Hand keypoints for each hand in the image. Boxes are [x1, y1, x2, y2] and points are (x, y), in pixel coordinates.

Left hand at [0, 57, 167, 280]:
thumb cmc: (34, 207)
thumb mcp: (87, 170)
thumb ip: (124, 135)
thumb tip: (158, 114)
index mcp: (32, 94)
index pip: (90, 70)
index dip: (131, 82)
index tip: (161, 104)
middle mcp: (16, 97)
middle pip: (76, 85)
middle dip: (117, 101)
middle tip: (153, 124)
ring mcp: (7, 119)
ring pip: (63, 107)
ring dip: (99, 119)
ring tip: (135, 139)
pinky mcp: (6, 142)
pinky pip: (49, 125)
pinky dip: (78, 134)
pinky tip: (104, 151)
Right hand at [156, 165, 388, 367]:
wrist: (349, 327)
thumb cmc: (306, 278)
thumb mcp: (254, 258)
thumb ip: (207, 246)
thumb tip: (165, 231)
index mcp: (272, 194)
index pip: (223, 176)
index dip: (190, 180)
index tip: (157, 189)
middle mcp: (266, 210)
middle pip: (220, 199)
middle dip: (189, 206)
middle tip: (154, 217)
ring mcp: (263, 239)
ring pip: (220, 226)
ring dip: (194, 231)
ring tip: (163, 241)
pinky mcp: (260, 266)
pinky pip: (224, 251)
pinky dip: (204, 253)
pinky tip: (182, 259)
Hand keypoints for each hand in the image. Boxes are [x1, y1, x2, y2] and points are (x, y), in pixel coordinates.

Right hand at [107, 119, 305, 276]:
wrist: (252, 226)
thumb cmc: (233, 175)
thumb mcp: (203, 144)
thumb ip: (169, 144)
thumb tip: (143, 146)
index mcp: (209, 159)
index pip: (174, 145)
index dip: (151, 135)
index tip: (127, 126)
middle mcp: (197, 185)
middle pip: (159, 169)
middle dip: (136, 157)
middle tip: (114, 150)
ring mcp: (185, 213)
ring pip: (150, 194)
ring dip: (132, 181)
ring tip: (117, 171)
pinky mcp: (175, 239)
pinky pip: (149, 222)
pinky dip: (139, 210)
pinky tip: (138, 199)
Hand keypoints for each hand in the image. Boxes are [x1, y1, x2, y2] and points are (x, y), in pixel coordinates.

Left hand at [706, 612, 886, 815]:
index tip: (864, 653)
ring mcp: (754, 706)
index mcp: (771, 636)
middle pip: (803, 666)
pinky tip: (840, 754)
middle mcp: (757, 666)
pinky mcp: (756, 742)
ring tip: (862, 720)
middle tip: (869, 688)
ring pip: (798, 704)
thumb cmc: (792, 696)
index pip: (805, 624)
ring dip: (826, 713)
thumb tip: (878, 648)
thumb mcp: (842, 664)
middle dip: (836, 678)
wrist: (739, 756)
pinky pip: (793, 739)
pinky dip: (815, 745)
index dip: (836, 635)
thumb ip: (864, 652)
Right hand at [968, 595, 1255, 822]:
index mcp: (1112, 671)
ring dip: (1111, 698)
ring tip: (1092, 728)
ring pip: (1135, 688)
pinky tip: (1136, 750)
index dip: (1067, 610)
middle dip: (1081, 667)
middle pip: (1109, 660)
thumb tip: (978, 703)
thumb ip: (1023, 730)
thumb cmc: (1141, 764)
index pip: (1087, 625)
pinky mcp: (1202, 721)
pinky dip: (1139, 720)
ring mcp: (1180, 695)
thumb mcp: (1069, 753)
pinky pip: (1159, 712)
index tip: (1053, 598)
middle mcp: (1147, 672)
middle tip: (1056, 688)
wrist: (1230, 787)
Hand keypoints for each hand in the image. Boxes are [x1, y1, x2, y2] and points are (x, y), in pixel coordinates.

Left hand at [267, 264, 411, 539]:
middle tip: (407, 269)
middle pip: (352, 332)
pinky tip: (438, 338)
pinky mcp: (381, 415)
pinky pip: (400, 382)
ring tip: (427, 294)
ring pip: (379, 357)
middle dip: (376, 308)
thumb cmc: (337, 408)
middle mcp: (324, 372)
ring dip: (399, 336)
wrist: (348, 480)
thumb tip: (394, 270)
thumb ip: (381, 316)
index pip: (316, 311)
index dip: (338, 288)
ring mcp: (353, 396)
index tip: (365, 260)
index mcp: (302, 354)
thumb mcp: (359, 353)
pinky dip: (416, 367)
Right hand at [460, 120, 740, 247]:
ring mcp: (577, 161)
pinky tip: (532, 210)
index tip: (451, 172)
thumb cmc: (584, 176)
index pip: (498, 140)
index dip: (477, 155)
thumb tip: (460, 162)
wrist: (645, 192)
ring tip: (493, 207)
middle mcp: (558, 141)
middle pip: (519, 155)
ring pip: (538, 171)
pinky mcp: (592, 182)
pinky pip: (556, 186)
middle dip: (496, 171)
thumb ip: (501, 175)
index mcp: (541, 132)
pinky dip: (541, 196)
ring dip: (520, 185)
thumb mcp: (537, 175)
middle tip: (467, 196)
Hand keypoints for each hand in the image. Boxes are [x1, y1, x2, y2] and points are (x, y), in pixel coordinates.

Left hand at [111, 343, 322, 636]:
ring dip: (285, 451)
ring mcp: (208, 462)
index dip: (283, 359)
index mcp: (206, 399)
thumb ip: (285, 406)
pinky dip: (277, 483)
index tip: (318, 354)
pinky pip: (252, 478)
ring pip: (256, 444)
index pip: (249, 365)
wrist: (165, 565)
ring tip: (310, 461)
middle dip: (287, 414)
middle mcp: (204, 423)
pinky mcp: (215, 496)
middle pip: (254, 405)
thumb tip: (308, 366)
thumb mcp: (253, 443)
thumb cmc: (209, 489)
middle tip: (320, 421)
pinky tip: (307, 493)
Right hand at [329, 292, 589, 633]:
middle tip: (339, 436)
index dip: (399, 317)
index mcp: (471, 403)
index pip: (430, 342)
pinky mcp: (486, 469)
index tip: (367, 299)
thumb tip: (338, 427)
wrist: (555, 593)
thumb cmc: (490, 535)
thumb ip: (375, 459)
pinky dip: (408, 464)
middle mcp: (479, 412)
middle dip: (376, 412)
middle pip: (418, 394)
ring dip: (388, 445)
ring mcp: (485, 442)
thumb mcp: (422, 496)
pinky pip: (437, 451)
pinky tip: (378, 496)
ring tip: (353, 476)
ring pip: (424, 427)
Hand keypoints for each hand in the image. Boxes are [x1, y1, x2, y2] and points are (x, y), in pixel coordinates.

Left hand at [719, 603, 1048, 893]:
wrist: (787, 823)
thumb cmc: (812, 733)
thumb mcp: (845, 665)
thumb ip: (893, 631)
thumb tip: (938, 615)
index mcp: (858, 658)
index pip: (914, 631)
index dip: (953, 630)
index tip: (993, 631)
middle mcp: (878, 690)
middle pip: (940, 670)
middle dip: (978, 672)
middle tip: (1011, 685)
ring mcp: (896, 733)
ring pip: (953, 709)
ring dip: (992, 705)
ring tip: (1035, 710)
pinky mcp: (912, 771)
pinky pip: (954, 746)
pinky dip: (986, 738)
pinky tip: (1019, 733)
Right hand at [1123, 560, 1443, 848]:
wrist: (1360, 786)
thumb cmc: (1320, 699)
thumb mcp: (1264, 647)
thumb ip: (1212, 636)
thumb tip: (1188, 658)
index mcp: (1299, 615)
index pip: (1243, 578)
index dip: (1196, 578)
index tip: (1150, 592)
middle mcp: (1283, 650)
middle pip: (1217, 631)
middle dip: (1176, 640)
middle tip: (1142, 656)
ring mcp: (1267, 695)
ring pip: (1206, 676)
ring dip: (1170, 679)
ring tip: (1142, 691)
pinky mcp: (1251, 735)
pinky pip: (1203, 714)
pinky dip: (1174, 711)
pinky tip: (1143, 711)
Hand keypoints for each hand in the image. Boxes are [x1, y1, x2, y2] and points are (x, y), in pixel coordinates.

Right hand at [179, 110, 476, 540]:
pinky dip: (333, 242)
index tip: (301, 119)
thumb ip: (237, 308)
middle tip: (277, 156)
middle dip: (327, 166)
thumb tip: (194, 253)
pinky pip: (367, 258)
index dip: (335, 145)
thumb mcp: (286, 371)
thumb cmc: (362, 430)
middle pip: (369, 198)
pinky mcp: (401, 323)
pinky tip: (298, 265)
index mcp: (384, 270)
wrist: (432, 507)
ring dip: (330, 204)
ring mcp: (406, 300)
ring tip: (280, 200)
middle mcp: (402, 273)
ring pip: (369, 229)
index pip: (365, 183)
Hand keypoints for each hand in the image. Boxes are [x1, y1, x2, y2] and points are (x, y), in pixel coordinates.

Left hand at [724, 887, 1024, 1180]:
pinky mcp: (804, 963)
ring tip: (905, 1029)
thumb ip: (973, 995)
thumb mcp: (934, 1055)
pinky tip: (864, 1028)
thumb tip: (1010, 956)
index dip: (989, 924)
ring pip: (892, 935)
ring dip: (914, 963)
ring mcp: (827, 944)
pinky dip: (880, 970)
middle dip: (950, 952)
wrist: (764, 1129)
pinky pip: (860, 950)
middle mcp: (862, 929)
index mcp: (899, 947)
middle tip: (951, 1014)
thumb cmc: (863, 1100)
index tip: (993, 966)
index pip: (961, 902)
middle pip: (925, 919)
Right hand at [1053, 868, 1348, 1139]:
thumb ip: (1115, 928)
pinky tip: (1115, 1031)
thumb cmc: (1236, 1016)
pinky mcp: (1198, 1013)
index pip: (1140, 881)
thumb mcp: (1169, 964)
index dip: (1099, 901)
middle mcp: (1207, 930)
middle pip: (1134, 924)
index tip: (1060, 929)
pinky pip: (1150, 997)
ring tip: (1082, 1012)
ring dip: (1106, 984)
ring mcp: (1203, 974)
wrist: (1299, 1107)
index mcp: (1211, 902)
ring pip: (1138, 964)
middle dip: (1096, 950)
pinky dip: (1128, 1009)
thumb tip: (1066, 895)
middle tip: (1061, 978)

— Exercise goal —
What is wanted is an exact repetition of the lines from the one with "ring pip: (1138, 964)" through the last line of the material above, both ends included.

— Solved problem —
ring pip: (1138, 964)
middle dip: (1096, 950)
pinky dip: (1128, 1009)
thumb tip: (1066, 895)
middle tip: (1061, 978)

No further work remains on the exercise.